▶ [PASSAGE SHOWN]
========================================
To Be, Someone Else’s Song derives its title from Kamala Das’s poem Someone Else’s Song (Summer in Calcutta, 1965) that embodies the many forms taken by a women as well as the constant questioning and agony through continuous cycles of hope and despair, love and lust, birth and death. Echoing the constant subjugation and exploitation that forms the basis of Rekha’s artistic practice rooted in her political ideology. In spite of the active argumentation that her practice resonates with, it also breathes into an artistic solace and harmonic order that infuses a promise of a better tomorrow and To Be, Someone Else’s Song.
I am a million, million people
Talking all at once, with voices
Raised in clamour, like maids
At village-wells.
I am a million, million deaths
Pox-clustered, each a drying seed
Someday to be shed, to grow for
Someone else, a memory.
I am a million, million births
Flushed with triumphant blood, each a growing
Thing that thrusts its long-nailed hands
To scar the hollow air.
I am a million, million silences
Strung like crystal beads
Onto someone else’s
Song.
- Kamala Das (1934-2009)
Breathing through Shifting Scapes
Curated by Jesal Thacker
We have through time witnessed the shifting scapes that have been caused due to a varying combination of geological, political, and ecological reasons. The exhibition Breathing through Shifting Scapes, traces these shifts through the artistic practices of Ankush Safaya, Lakshman Rao Kotturu, Madhu Das, Meghna Patpatia, Minal Damani, Nidhi Khurana, Rachana Badrakia, Ratna Gupta, Sitaram Swain, Sneh Mehra, Sujith SN and Suhasini Kejriwal.
Nature encompasses many scapes; by the body of the earth through flowing waterbodies reflecting the suspended sky along with the developing urban scapes mapping their political boundaries the artist is a witness to this continuous transformation and commodification. Each of the twelve artists present a distinct aspect of this multilayered scape, from its organic earthly formation, to its resounding abstraction and vital force to its chaotic urbanisation and political mapping that leads to an ecological disrupt, each one weaving a reality that confronts their own surrounding existence.
========================================
(Items from a data source)
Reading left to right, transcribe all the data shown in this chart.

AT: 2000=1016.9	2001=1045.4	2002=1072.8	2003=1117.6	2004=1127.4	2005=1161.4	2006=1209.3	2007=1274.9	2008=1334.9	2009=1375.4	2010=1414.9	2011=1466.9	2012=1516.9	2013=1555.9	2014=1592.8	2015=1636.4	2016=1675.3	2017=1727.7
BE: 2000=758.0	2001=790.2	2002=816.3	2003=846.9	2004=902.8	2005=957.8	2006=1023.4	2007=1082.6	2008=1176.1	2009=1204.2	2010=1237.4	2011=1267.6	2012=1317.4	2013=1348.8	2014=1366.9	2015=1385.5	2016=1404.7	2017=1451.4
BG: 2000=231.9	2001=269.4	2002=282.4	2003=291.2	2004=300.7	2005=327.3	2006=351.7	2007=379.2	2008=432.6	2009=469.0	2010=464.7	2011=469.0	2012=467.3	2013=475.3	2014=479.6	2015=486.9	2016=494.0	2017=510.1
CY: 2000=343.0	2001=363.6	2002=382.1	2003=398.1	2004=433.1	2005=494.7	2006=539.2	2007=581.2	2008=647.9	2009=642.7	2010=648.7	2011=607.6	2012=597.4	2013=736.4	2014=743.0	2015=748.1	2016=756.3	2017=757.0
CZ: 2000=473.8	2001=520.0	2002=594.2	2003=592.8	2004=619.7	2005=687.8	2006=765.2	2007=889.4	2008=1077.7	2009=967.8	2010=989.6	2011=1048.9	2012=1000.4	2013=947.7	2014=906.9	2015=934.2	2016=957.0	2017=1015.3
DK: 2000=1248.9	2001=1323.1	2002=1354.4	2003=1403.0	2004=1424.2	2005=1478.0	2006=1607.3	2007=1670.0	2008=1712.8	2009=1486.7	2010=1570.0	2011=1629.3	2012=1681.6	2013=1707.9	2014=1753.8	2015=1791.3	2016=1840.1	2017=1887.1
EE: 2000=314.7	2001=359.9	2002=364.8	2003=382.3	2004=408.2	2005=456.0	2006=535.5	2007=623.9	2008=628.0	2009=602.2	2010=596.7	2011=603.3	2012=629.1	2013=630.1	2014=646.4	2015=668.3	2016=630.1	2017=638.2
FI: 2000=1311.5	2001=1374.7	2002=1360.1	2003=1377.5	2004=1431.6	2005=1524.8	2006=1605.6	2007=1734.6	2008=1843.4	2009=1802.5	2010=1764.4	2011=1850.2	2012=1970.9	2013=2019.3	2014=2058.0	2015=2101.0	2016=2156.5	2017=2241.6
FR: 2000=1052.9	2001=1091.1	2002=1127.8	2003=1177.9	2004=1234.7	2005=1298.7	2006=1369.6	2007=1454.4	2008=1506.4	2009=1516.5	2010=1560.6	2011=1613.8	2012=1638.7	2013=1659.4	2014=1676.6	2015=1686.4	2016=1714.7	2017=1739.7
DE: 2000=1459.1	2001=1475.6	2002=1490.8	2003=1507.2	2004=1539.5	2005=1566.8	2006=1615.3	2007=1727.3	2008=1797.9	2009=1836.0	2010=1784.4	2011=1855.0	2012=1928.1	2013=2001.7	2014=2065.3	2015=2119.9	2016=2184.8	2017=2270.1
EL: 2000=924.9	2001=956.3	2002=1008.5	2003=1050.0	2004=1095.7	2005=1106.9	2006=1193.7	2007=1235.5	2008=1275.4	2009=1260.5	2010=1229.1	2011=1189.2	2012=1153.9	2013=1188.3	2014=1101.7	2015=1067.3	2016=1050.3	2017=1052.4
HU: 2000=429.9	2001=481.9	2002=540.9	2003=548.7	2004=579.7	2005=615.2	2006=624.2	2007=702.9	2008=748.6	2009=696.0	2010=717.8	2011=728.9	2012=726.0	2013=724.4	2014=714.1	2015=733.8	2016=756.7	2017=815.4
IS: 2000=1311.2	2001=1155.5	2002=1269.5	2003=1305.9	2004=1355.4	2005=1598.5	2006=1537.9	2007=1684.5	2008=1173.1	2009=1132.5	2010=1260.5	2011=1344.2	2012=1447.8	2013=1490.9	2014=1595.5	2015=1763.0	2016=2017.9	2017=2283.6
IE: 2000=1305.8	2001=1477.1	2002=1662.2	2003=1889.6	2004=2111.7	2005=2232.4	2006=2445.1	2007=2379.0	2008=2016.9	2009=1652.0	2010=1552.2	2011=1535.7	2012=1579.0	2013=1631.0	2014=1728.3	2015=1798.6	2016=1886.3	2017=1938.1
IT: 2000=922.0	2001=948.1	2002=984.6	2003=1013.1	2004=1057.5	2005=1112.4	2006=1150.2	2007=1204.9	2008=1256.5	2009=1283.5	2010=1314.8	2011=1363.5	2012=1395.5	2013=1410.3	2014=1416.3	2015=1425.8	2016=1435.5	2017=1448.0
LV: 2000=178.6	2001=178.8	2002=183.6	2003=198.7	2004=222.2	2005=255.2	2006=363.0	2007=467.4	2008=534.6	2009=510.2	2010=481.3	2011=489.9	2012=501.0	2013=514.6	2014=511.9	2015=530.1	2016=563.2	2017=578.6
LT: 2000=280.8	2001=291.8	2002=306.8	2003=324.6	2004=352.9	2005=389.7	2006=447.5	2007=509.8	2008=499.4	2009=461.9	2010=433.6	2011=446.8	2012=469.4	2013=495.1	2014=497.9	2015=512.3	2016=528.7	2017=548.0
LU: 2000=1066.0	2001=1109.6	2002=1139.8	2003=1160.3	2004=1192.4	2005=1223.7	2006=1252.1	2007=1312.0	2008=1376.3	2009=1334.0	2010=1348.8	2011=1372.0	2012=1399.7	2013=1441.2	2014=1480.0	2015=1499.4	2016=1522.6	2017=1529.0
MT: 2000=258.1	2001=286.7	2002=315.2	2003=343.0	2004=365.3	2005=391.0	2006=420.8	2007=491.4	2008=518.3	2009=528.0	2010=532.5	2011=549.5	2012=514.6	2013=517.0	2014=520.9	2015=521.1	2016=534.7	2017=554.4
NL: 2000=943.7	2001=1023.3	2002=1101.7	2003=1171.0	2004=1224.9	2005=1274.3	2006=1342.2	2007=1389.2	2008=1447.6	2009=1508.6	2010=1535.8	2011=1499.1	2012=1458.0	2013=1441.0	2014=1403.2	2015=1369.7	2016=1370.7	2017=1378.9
========================================
▶ [PROBLEMS TO SOLVE]
1. Sum up the exhibition text in two sentences.
2. Continue the exhibition text from the point where it stops.

▶ [EXERCISE RESULTS]
1. To Be, Someone Else's Song takes its title from Kamala Das's poem Someone Else's Song, which embodies the many forms taken by a woman and cycles of hope and despair, love and lust, and birth and death, echoing the subjugation and exploitation at the base of Rekha's politically rooted practice. The exhibition Breathing through Shifting Scapes, curated by Jesal Thacker, traces shifts in scapes through the practices of twelve artists, each presenting a distinct aspect ranging from the earth's organic formation to chaotic urbanization and political mapping.

2.
Everything is Precious, a series of sculptures created by Ratna Gupta, are organic formations of earth elements that remind us of its geological earth memory. A memory of its existence in spite of the constant transformation and evolution, each sculpture is embedded with this very evolving earth consciousness. Further extending into a series of dry point prints titled Home Unhome, In-between Time, Grow etc. that personifies this very fading memory and uncertainty of our existence. Re rooting into earth’s abstract memory Ankush Safaya tunes into the soundscapes of the earth with his minimalist works that resonate an order. Each work is a careful composition of the soundless sounds sown into the auric landscapes. The method of piercing the surface and combining it with copper transforms the sheets as resounding bodies of earth music, heard only through the silence of the mind-scapes.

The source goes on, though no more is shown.